PROVIDED DATA: Begin

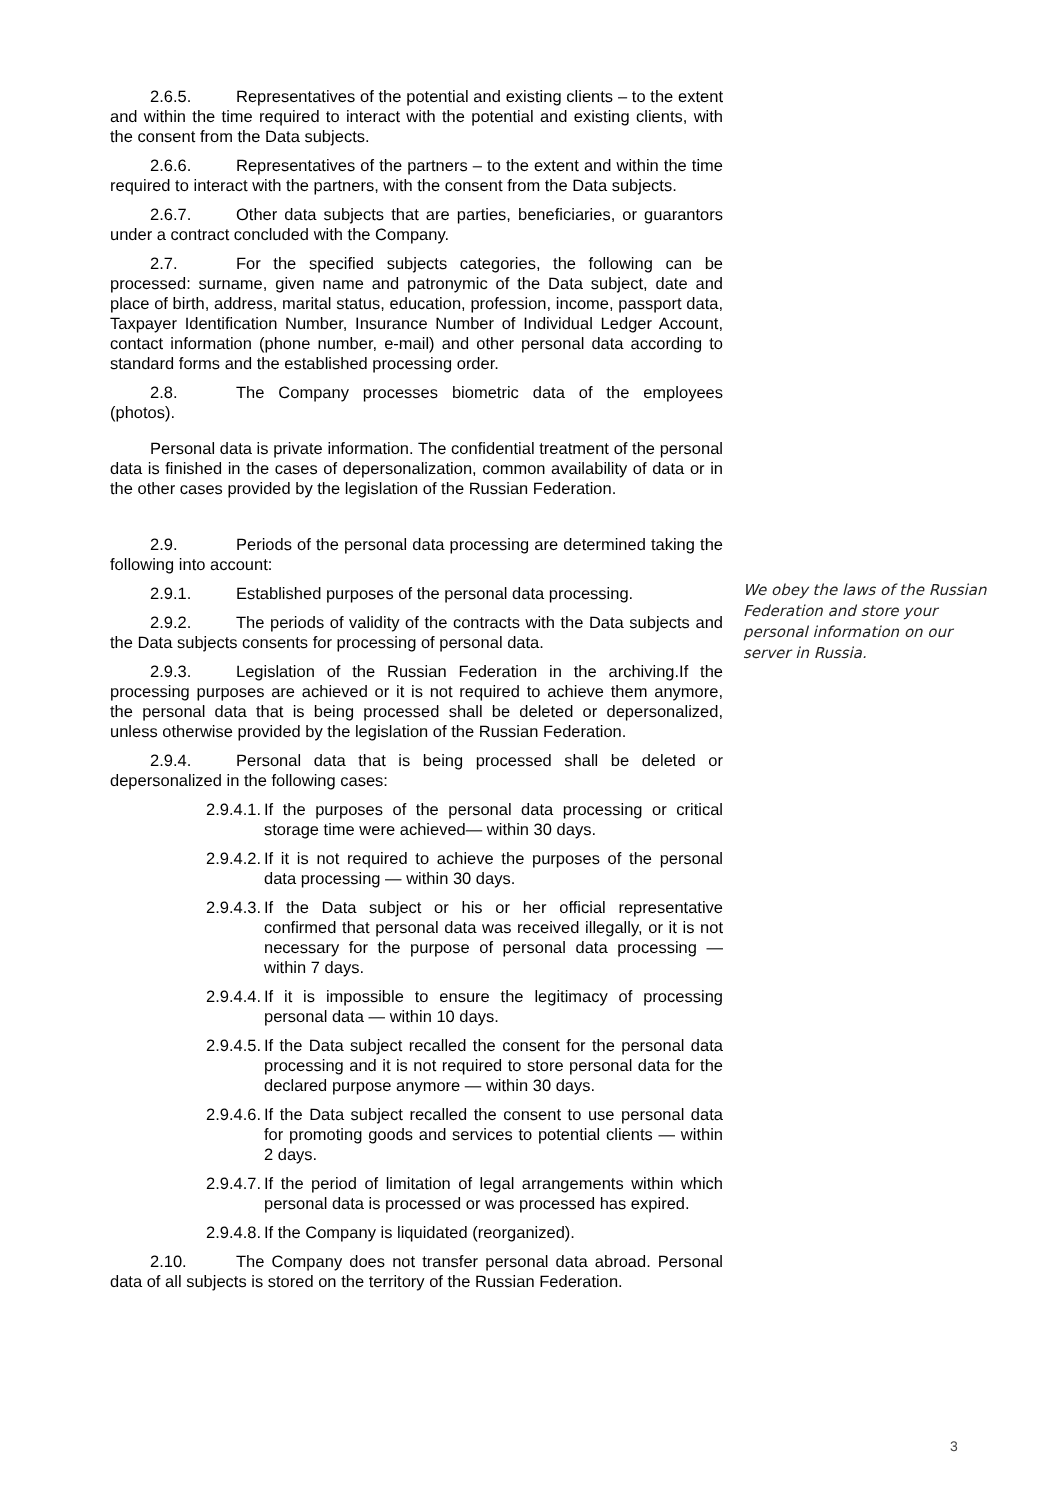2.6.5. Representatives of the potential and existing clients – to the extent and within the time required to interact with the potential and existing clients, with the consent from the Data subjects.
2.6.6. Representatives of the partners – to the extent and within the time required to interact with the partners, with the consent from the Data subjects.
2.6.7. Other data subjects that are parties, beneficiaries, or guarantors under a contract concluded with the Company.
2.7. For the specified subjects categories, the following can be processed: surname, given name and patronymic of the Data subject, date and place of birth, address, marital status, education, profession, income, passport data, Taxpayer Identification Number, Insurance Number of Individual Ledger Account, contact information (phone number, e-mail) and other personal data according to standard forms and the established processing order.
2.8. The Company processes biometric data of the employees (photos).
Personal data is private information. The confidential treatment of the personal data is finished in the cases of depersonalization, common availability of data or in the other cases provided by the legislation of the Russian Federation.
2.9. Periods of the personal data processing are determined taking the following into account:
2.9.1. Established purposes of the personal data processing.
2.9.2. The periods of validity of the contracts with the Data subjects and the Data subjects consents for processing of personal data.
2.9.3. Legislation of the Russian Federation in the archiving.If the processing purposes are achieved or it is not required to achieve them anymore, the personal data that is being processed shall be deleted or depersonalized, unless otherwise provided by the legislation of the Russian Federation.
2.9.4. Personal data that is being processed shall be deleted or depersonalized in the following cases:
2.9.4.1. If the purposes of the personal data processing or critical storage time were achieved— within 30 days.
2.9.4.2. If it is not required to achieve the purposes of the personal data processing — within 30 days.
2.9.4.3. If the Data subject or his or her official representative confirmed that personal data was received illegally, or it is not necessary for the purpose of personal data processing — within 7 days.
2.9.4.4. If it is impossible to ensure the legitimacy of processing personal data — within 10 days.
2.9.4.5. If the Data subject recalled the consent for the personal data processing and it is not required to store personal data for the declared purpose anymore — within 30 days.
2.9.4.6. If the Data subject recalled the consent to use personal data for promoting goods and services to potential clients — within 2 days.
2.9.4.7. If the period of limitation of legal arrangements within which personal data is processed or was processed has expired.
2.9.4.8. If the Company is liquidated (reorganized).
2.10. The Company does not transfer personal data abroad. Personal data of all subjects is stored on the territory of the Russian Federation.
We obey the laws of the Russian Federation and store your personal information on our server in Russia.
3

PROVIDED DATA: End

● HOW TO COMPLETE THIS TASK
Since only the text is wanted, repeat all the records above exactly and omit the pictures.

● ANSWER
2.6.5. Representatives of the potential and existing clients – to the extent and within the time required to interact with the potential and existing clients, with the consent from the Data subjects.
2.6.6. Representatives of the partners – to the extent and within the time required to interact with the partners, with the consent from the Data subjects.
2.6.7. Other data subjects that are parties, beneficiaries, or guarantors under a contract concluded with the Company.
2.7. For the specified subjects categories, the following can be processed: surname, given name and patronymic of the Data subject, date and place of birth, address, marital status, education, profession, income, passport data, Taxpayer Identification Number, Insurance Number of Individual Ledger Account, contact information (phone number, e-mail) and other personal data according to standard forms and the established processing order.
2.8. The Company processes biometric data of the employees (photos).
Personal data is private information. The confidential treatment of the personal data is finished in the cases of depersonalization, common availability of data or in the other cases provided by the legislation of the Russian Federation.
2.9. Periods of the personal data processing are determined taking the following into account:
2.9.1. Established purposes of the personal data processing.
2.9.2. The periods of validity of the contracts with the Data subjects and the Data subjects consents for processing of personal data.
2.9.3. Legislation of the Russian Federation in the archiving.If the processing purposes are achieved or it is not required to achieve them anymore, the personal data that is being processed shall be deleted or depersonalized, unless otherwise provided by the legislation of the Russian Federation.
2.9.4. Personal data that is being processed shall be deleted or depersonalized in the following cases:
2.9.4.1. If the purposes of the personal data processing or critical storage time were achieved— within 30 days.
2.9.4.2. If it is not required to achieve the purposes of the personal data processing — within 30 days.
2.9.4.3. If the Data subject or his or her official representative confirmed that personal data was received illegally, or it is not necessary for the purpose of personal data processing — within 7 days.
2.9.4.4. If it is impossible to ensure the legitimacy of processing personal data — within 10 days.
2.9.4.5. If the Data subject recalled the consent for the personal data processing and it is not required to store personal data for the declared purpose anymore — within 30 days.
2.9.4.6. If the Data subject recalled the consent to use personal data for promoting goods and services to potential clients — within 2 days.
2.9.4.7. If the period of limitation of legal arrangements within which personal data is processed or was processed has expired.
2.9.4.8. If the Company is liquidated (reorganized).
2.10. The Company does not transfer personal data abroad. Personal data of all subjects is stored on the territory of the Russian Federation.
We obey the laws of the Russian Federation and store your personal information on our server in Russia.
3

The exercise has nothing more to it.